I used to be, though. E.T. the Extra-Terrestrial was the first film I saw in a movie theater, an experience capped with a trip to the toy store to buy an E.T. doll. I still own a Goonies T-shirt bearing Chunk's face and the words "Truffle Shuffle." Flight of the Navigator and The Never-Ending Story were my jam, and I still have a crush on Han Solo.
That's probably why I've fallen so hard for Stranger Things, which premieres on Netflix today. It's got everything a viewer whose childhood was steeped in 1980s pop culture could possibly want: Winona Ryder, Dungeons & Dragons references, a soundtrack that's heavy on synthesizers and The Clash, and a band of bike-riding boy heroes. Even the opening titles look like they were designed in 1983.
1983 is, incidentally, when the show takes place. Hawkins, IN is an Anywhere, USA town that just happens to house a lab run by the U.S. Department of Energy. At the risk of revealing too many spoilers, some scary shit is brewing inside the lab. Soon a pre-teen boy has vanished, an odd girl with a shaved head emerges from the woods, and the local police chief can't help but wonder what it all means.

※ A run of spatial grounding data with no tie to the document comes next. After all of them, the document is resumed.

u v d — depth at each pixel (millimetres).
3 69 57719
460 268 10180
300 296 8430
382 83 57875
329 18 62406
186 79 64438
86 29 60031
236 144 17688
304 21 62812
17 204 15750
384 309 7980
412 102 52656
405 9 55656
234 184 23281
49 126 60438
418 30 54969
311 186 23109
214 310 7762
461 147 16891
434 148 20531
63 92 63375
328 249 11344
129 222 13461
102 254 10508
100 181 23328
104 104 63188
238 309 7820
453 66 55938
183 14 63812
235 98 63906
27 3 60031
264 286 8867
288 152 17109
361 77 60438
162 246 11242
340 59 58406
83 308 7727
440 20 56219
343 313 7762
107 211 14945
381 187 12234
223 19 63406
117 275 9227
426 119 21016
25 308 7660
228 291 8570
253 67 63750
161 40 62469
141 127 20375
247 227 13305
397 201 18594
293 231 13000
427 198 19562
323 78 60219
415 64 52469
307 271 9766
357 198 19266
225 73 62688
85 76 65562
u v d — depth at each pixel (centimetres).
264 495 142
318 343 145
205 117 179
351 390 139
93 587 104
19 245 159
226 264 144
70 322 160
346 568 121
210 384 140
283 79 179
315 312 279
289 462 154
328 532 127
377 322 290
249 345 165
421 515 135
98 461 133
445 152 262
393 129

Ryder plays the missing boy's frazzled mother, but it's his friends, a trio of nerds who are into The Hobbit and AV club, who take on the burden of tracking him down. They're aided in their quest by Eleven, the young girl with telekinetic powers and a fondness for Eggos. She's essentially a surrogate for E.T., right down to the bike getaways and the scene where the boys hide her shaved head with a blonde wig so they can sneak her into school.
The boys themselves are straight out of The Goonies. Dustin, the toothless, lisping boy of the group, is Chunk 2.0 thanks to his sweet but clueless demeanor and his prioritizing of finding chocolate pudding even in the most dangerous situations. Instead of the Truffle Shuffle, bullies command him to show off his double-jointed arm. Smart-ass cynic Lucas is Mouth, while kind-hearted and determined Mike is Mikey. His older sister Nancy is more or less Andy, complete with the short-haired, eye-rolling best friend and douchebag boyfriend.
Keep watching and you'll pick up odes to Splash, Alien, Close Encounters of the Third Kind, Real Genius, Weird Science, Gremlins, and most John Hughes films. It's not cheap imitation; it's an homage. It's the kind of show you might have watched with your fingers clasped over your eyes back in grade school. Maybe you'd have silently crept into the den while your parents put it on TV after your bedtime. More than three decades later, I'm still scared — and still in love.